Listed entries –
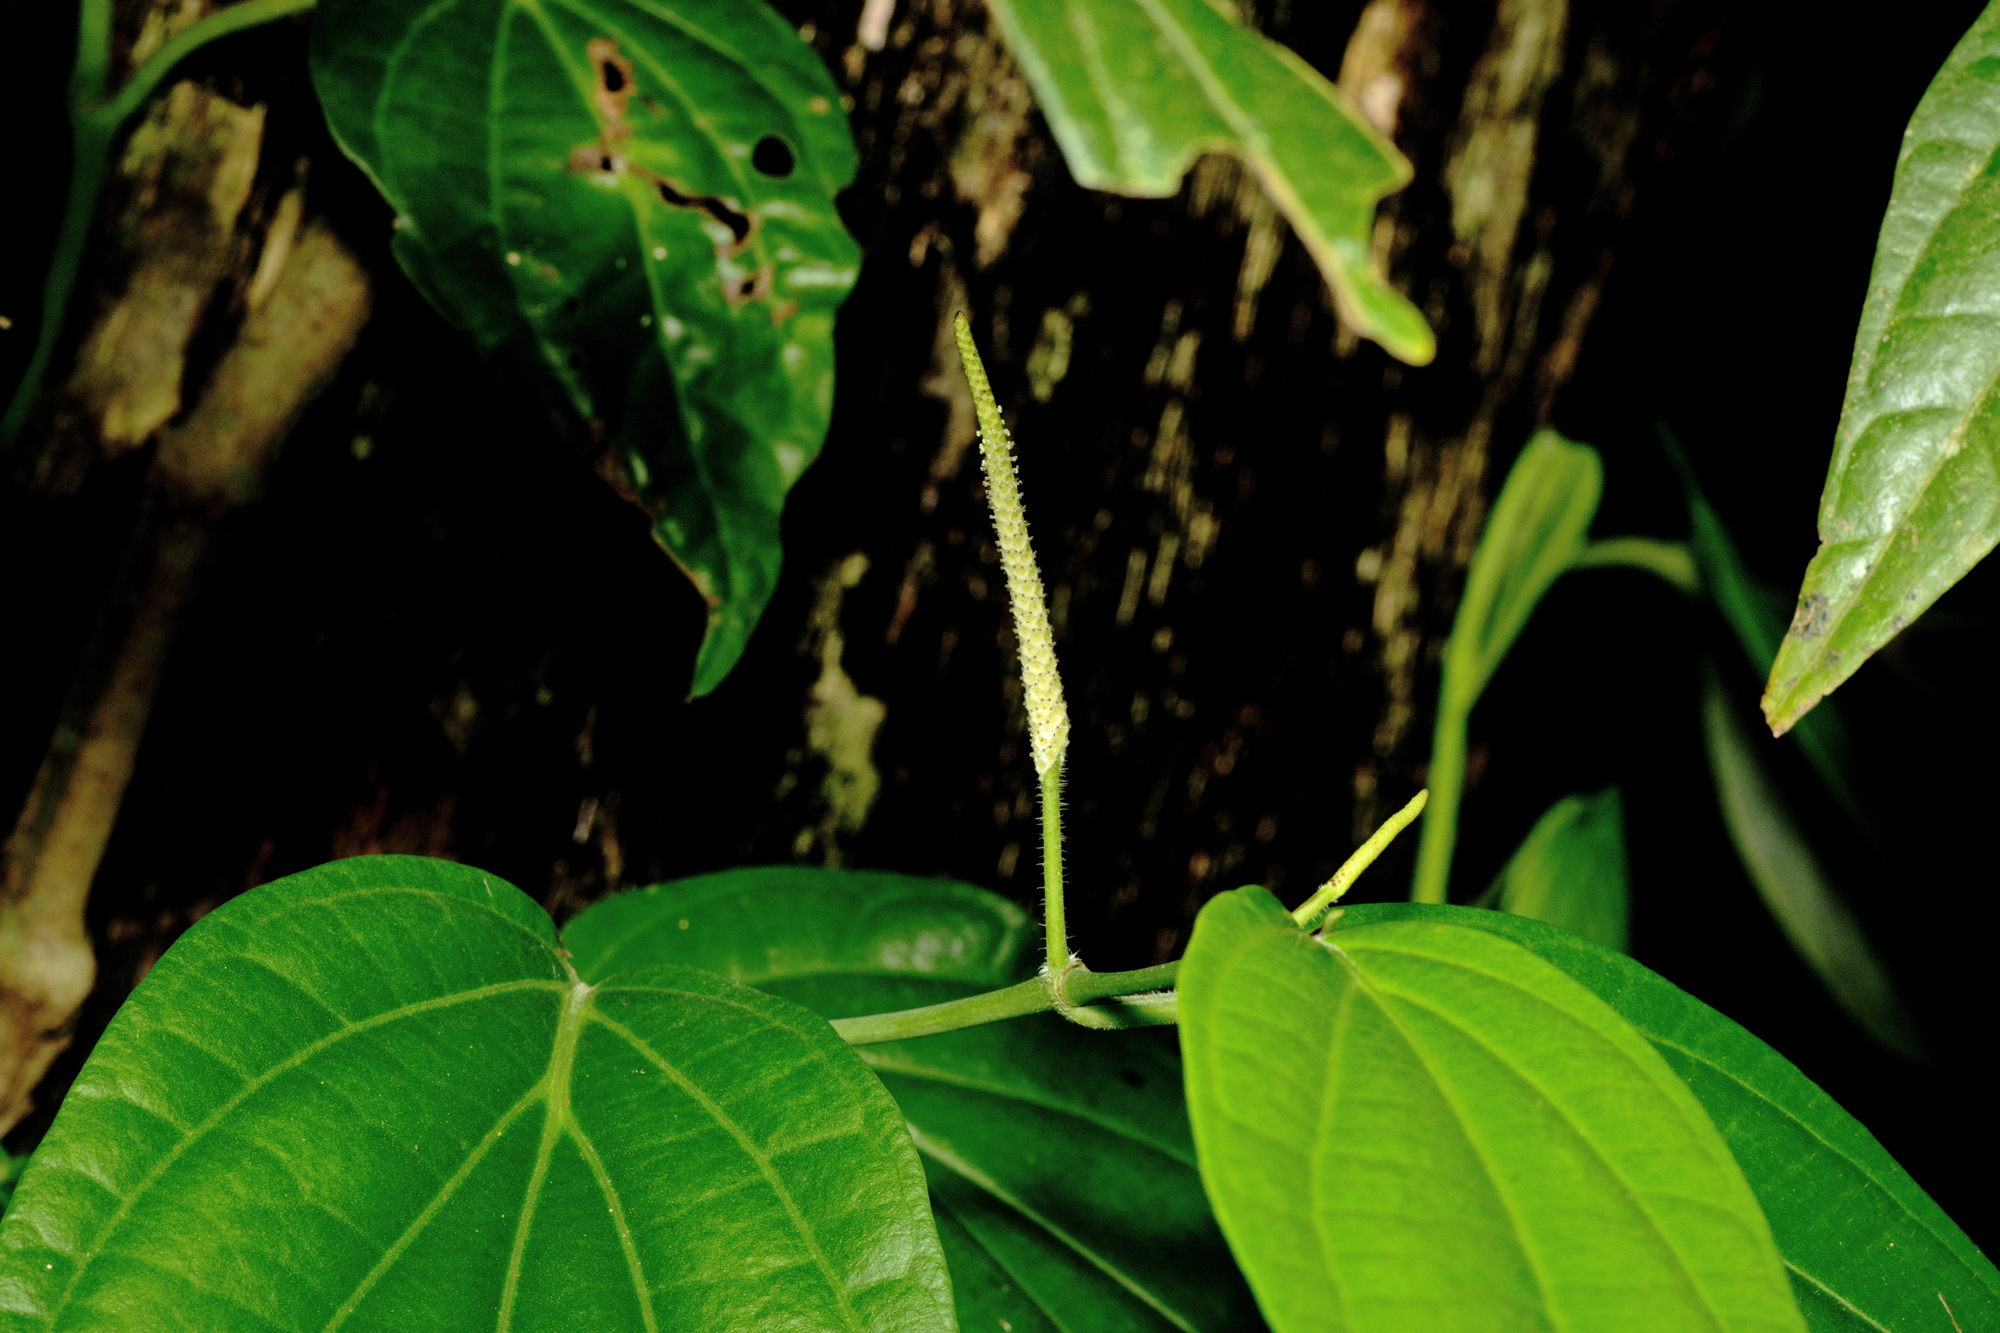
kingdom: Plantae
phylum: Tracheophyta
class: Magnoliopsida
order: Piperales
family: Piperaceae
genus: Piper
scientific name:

What to work on – Please reproduce each line of text from all the items above word for word, leaving out the pictures.

The solution –
kingdom: Plantae
phylum: Tracheophyta
class: Magnoliopsida
order: Piperales
family: Piperaceae
genus: Piper
scientific name:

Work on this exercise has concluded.